In November, Victorian Attorney-General and Minister for Racing Martin Pakula requested that the Victorian Department of Racing be granted access to data stored under data retention in order to prevent corruption.
"I can confirm that his previous access to historical telecommunications data has been critical in the effective conduct of his functions under the Racing Act 1958 (Vic), and I would respectfully request that you give urgent consideration to reinstating access as was authorised prior to 13 October 2015," the letter, written by Pakula to Australian Attorney-General George Brandis, said.
Under the Telecommunications (Interception and Access) Amendment (Data Retention) Act 2015, passed by the Australian government in March and coming into effect in mid October, telecommunications customers' call records, location information, IP addresses, billing information, and other data stored for two years, accessible without a warrant by law-enforcement agencies.

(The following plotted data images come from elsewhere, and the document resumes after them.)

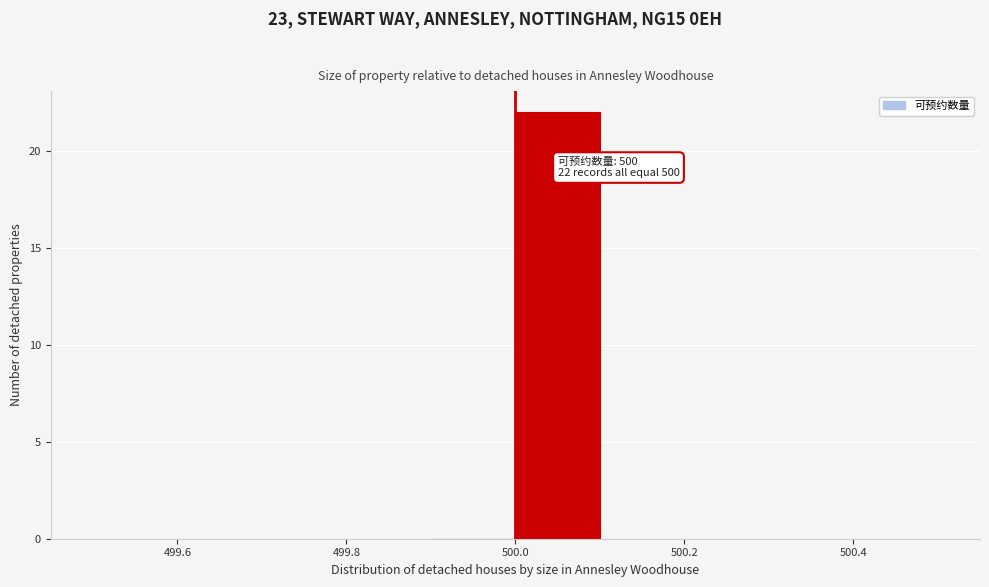

Over which range of the x-axis is the bar tallest?

500.0 to 500.1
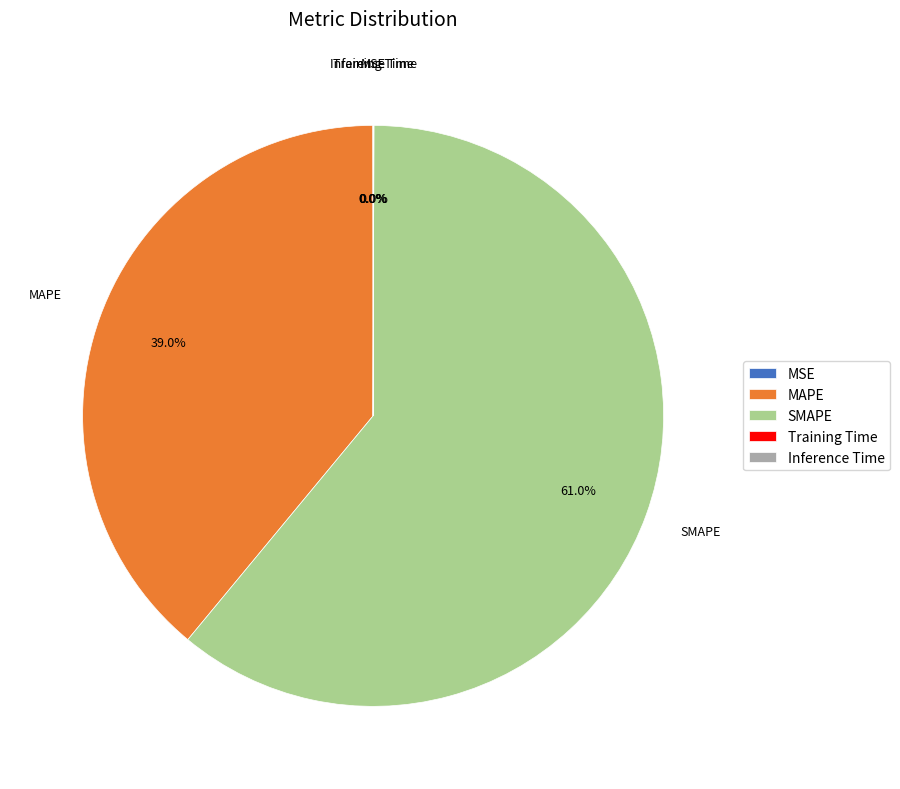

Is there a majority slice in this chart?

Yes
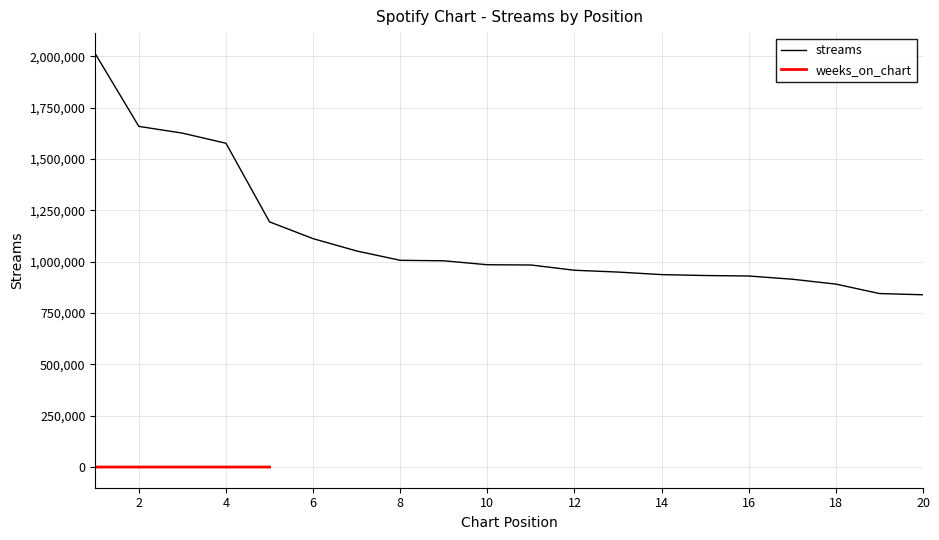

Is it true that the value at 6 is 1112384?

True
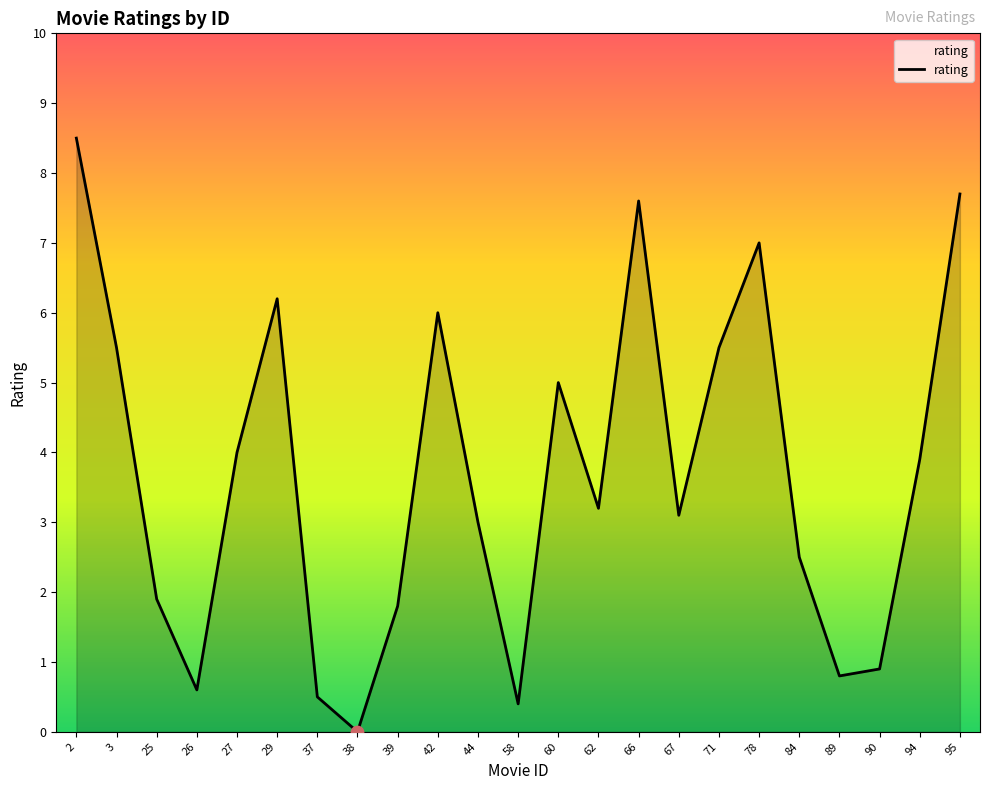

Between 44 and 94, which is larger?

94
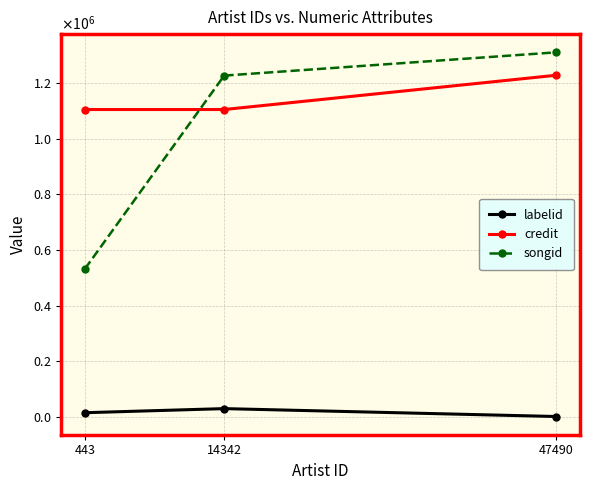

At which category is the sum across all series the highest?

47490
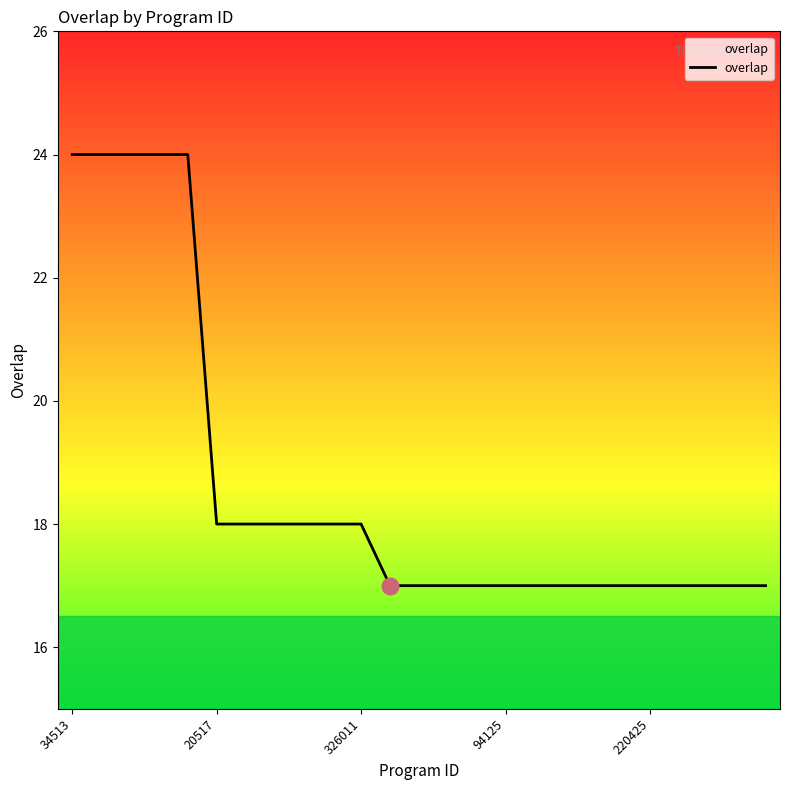

What is the difference between the maximum and minimum values?

7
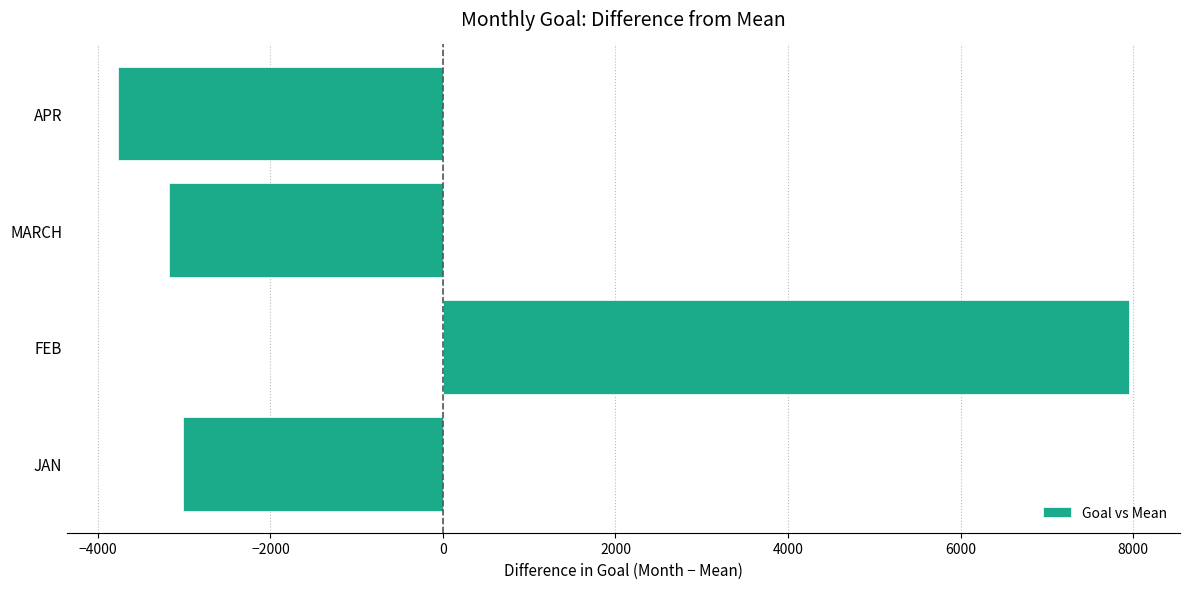

Rank the categories by value from highest to lowest.

FEB, JAN, MARCH, APR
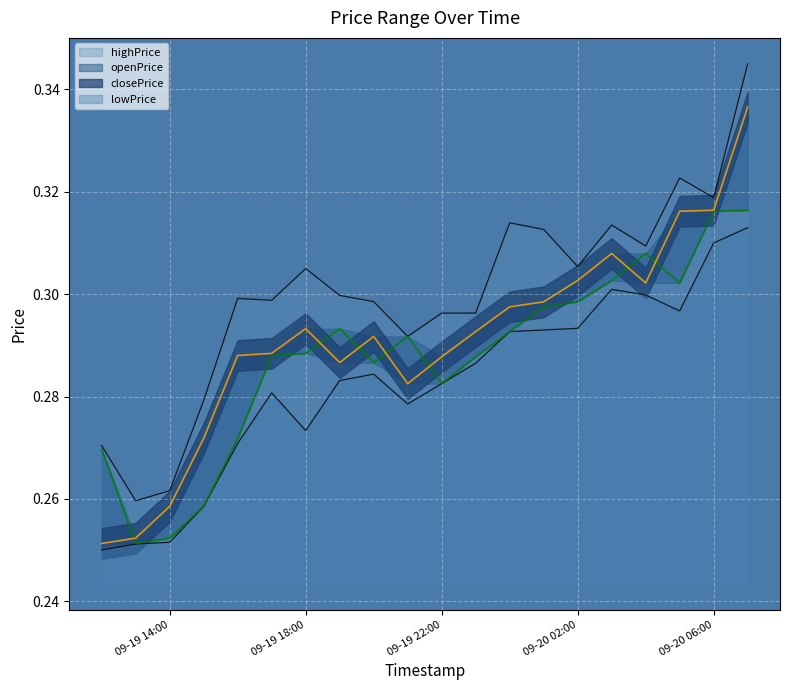

True or false: openPrice has more than 0 interior local peaks.

True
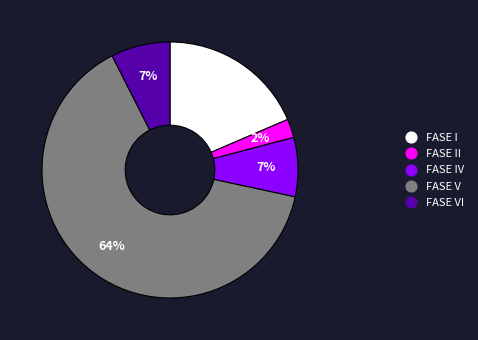

To the nearest percent, what is the average slice percentage?

20%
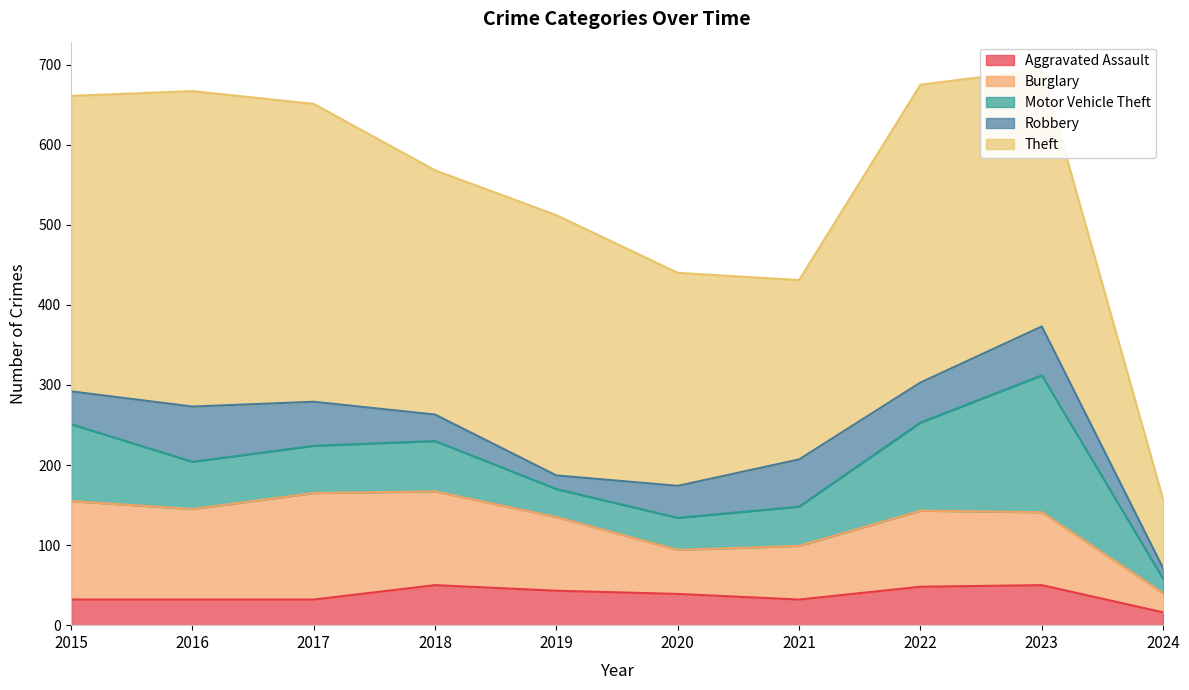

Between 2016 and 2022, which series saw the biggest shift?

Motor Vehicle Theft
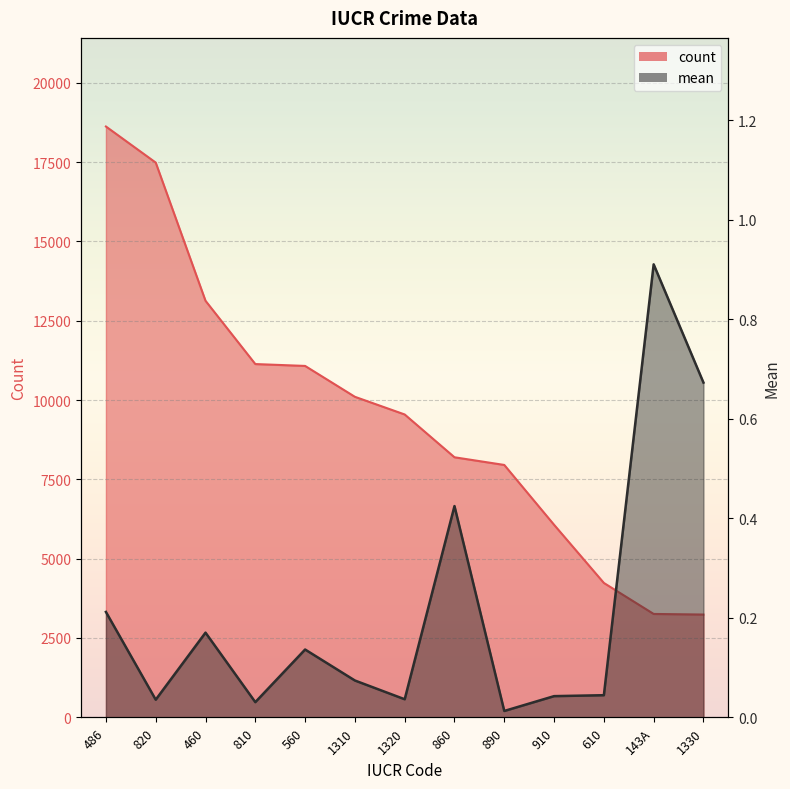

Which series has the largest total across all categories?

count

The TIA report does not include info from data retention, noting that it had not yet come into power but would "significantly reduce the number of agencies that may access telecommunications data under the TIA Act".
Under s110A9(1) of the Act, the agencies that have access to data retention [PDF] are the AFP, state police forces; the ACLEI; the ACC; Customs and Border Protection; ASIC; the ACCC; the CC; ICAC; the Police Integrity Commission; the IBAC; CCC Queensland; and the CCC -- although more agencies have requested to join this list.
While the original data-retention Bill had required only the attorney-general of the day to approve more agencies to the list of those that can access the data retained, the Labor Party insisted on an amendment that requires Parliament to approve the addition of any new agencies.
Only a select number of agencies can now access the data; however, in May, the Department of Immigration and Border Protection (DIBP) was quietly added to the list of agencies permitted to access the data after Parliament passed the Customs and Other Legislation Amendment (Australian Border Force) Bill 2015.
"[Attorney-General George] Brandis made a great show of narrowing the range of agencies that would be able to access this collected material. And here we are in parliament, on the very next sitting week after that mandatory data-retention Bill passed, and the first example of scope creep lies on the table today," Greens communications spokesperson Senator Scott Ludlam criticised.
The addition of the DIBP side-stepped the Parliamentary Joint Committee of Intelligence and Security approval process, Ludlam said, and came despite the department in question having a poor security track record.